Cependant, les critiques de la plupart des commentateurs capitalistes à l’égard du retrait des forces armées occidentales, qui reposent sur la crainte de ce qui va arriver à la population, ne sont que de la pure hypocrisie. Les États-Unis n’étaient pas en Afghanistan pour aider les femmes ou les masses en général.

La véritable raison de ce malaise est que l’issue de cette guerre représente une défaite humiliante pour l’impérialisme américain, probablement la plus grave depuis la défaite au Vietnam en 1975. C’est un coup dur pour leur prestige et une opportunité pour ses rivaux, la Chine et la Russie.

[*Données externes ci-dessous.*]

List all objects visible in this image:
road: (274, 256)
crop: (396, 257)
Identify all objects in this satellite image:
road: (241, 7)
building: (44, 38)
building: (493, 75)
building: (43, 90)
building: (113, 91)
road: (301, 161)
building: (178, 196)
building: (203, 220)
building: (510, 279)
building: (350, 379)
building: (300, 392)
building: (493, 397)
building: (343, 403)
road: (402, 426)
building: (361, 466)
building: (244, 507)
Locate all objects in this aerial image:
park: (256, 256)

Les socialistes ne se soucient pas du tout du prestige des bellicistes et des criminels de guerre et nous nous réjouissons de la fin de cette aventure impérialiste inutile. Cependant, nous devons examiner de près comment cela s’est produit et ce qui attend le peuple afghan.

La vérité sur 20 ans d’occupation américaine

Les États-Unis ont envahi l’Afghanistan sous le prétexte qu’ils voulaient mettre fin au rôle du pays en tant que refuge pour Al-Qaïda, l’organisation terroriste à l’origine des attentats du 11 septembre 2001 aux États-Unis. Ces derniers, tout comme Al-Qaïda, étaient le prolongement des moudjahidines soutenus par la CIA qui avaient combattu les Soviétiques en Afghanistan dans les années 1990. En ce sens, la CIA a joué un rôle direct dans la création de la force qui est revenue massacrer des milliers de personnes dans la ville de New York le 11 septembre.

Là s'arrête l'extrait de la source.